▸ **WHAT IS BEING ASKED**
Under this line are the records; write out word for word the part that begins at the line containing "Zur Desktopversion wechseln" and ends at the line containing "www.kochrezepte.at", and no more.

▸ **THE INPUT**
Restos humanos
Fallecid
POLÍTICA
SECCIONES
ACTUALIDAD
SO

---

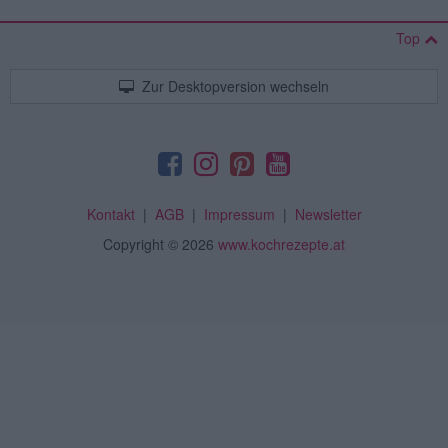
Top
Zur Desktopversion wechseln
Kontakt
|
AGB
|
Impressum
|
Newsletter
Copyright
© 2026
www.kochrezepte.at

▸ **THE ANSWER**
Zur Desktopversion wechseln
Kontakt
|
AGB
|
Impressum
|
Newsletter
Copyright
© 2026
www.kochrezepte.at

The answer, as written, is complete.